# Conti VS Zappacosta



## The P (11 Giugno 2017)

Sono molto curioso di sapere cosa ne pensate di questi due giocatori.

Al momento ci sono molti club interessati a Conti e la cifra in ballo è dai 20 ai 30mln di euro.

Ma chi è più forte secondo voi?

Io la penso così:

Fase difensiva: pari
Dribbling: Zappacosta
Cross: Zappacosta
Tecnica di base: Zappacosta
Tiro: pari
Inserimento: Conti
Senso tattico: Conti


Tuttosommato, vedo Zappacosta più forte. Voi cosa ne pensate?


----------



## mefisto94 (11 Giugno 2017)

Fase difensiva: pari
Dribbling: Conti
Cross: pari
Tecnica di base: pari/Conti
Tiro: pari
Inserimento: Conti
Senso tattico: pari (ma Conti anticipa meglio)

Però così non rende molto l'idea, per me in nessuna di queste c'è molta differenza.

_Sfida 1_:
Rispondi a queste domande sulla discussione tra Conti e Zappacosta:
(a) Quale cifra è in ballo per Conti, secondo The P?
(b) A quale dei due giocatori The P attribuisce il cross?
(c) Che cosa scrive mefisto94 sul senso tattico?
_Sfida 2_: Prosegui la discussione su Conti e Zappacosta partendo dall'ultima frase dell'estratto.

_Materiale fornito_:
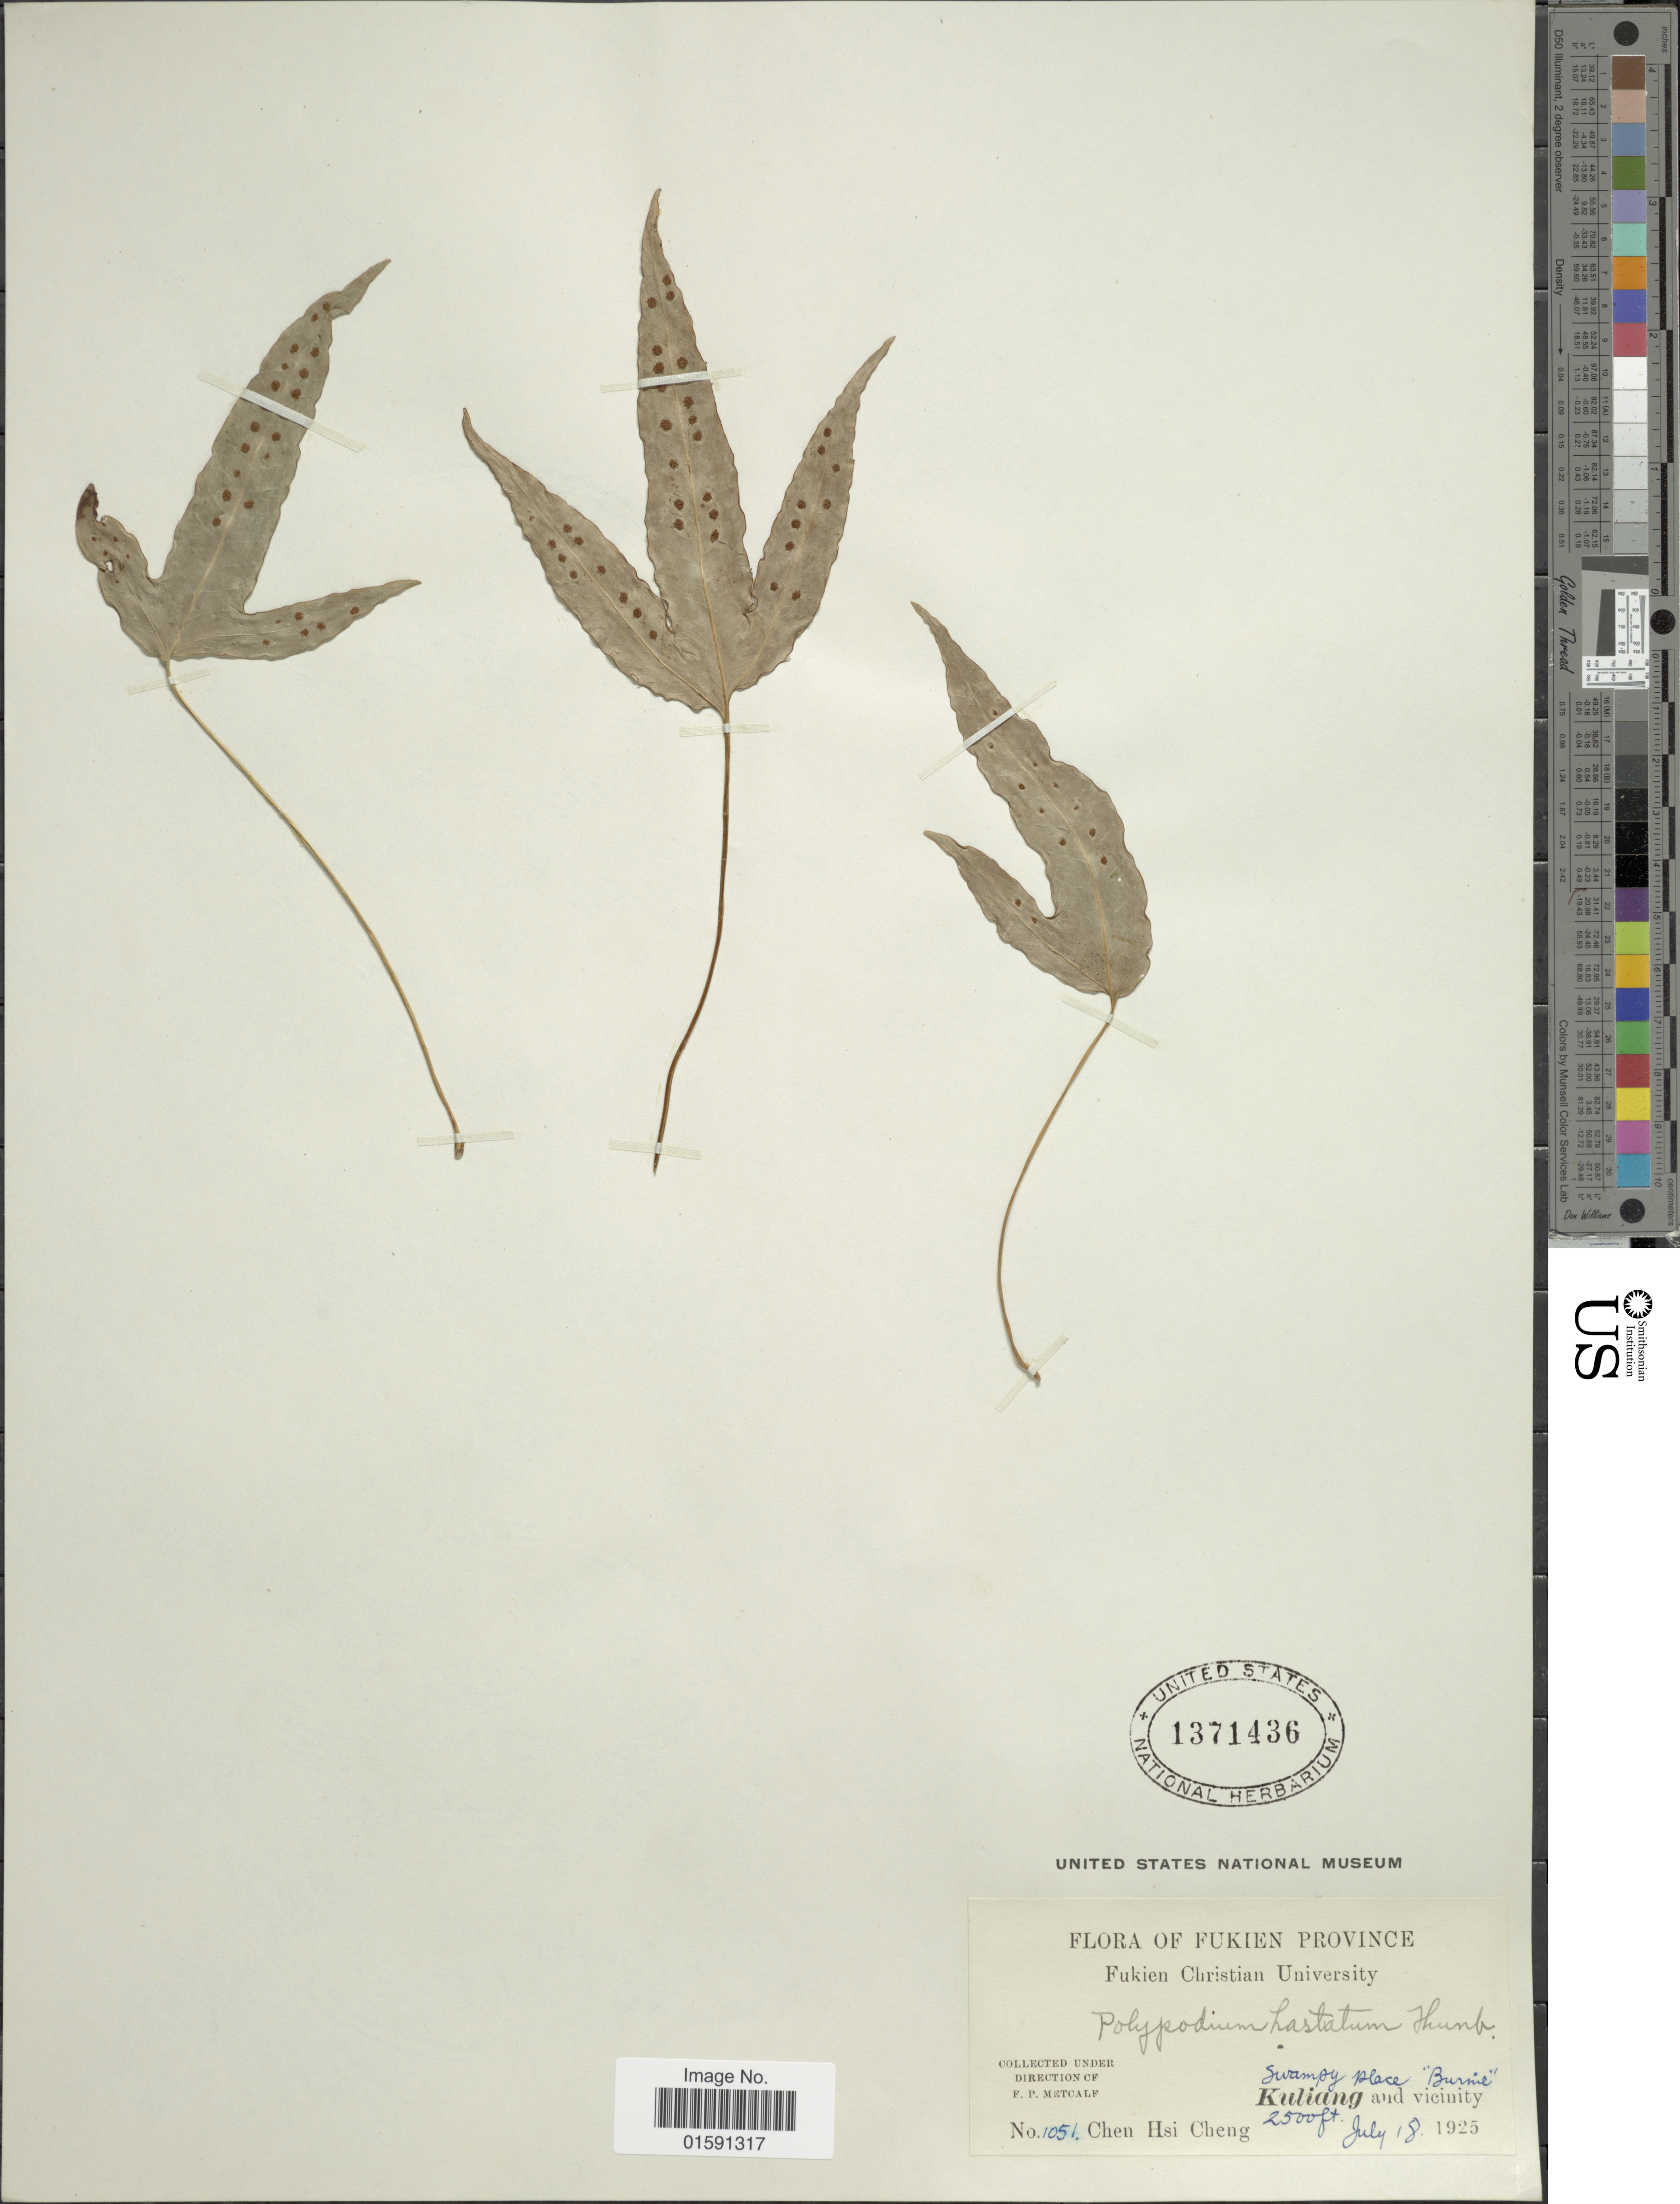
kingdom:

_Risultato 1_:
(a) Dai 20 ai 30 milioni di euro.
(b) A Zappacosta.
(c) Che sono pari, ma Conti anticipa meglio.

_Risultato 2_:
E comunque Zappacosta sempre 15-18 mln costa.


----------



## The P (11 Giugno 2017)

mefisto94 ha scritto:


> Fase difensiva: pari
> Dribbling: Conti
> Cross: pari
> Tecnica di base: pari/Conti
> ...



No, infatti non rende proprio l'idea la mia classifica. Era una cosa che ho buttato lì, anche perché in campo esistono anche altre componenti come grinta, presenza, leadership, ecc... comunque ancora non giustifico questo clamore nei confronti di Conti.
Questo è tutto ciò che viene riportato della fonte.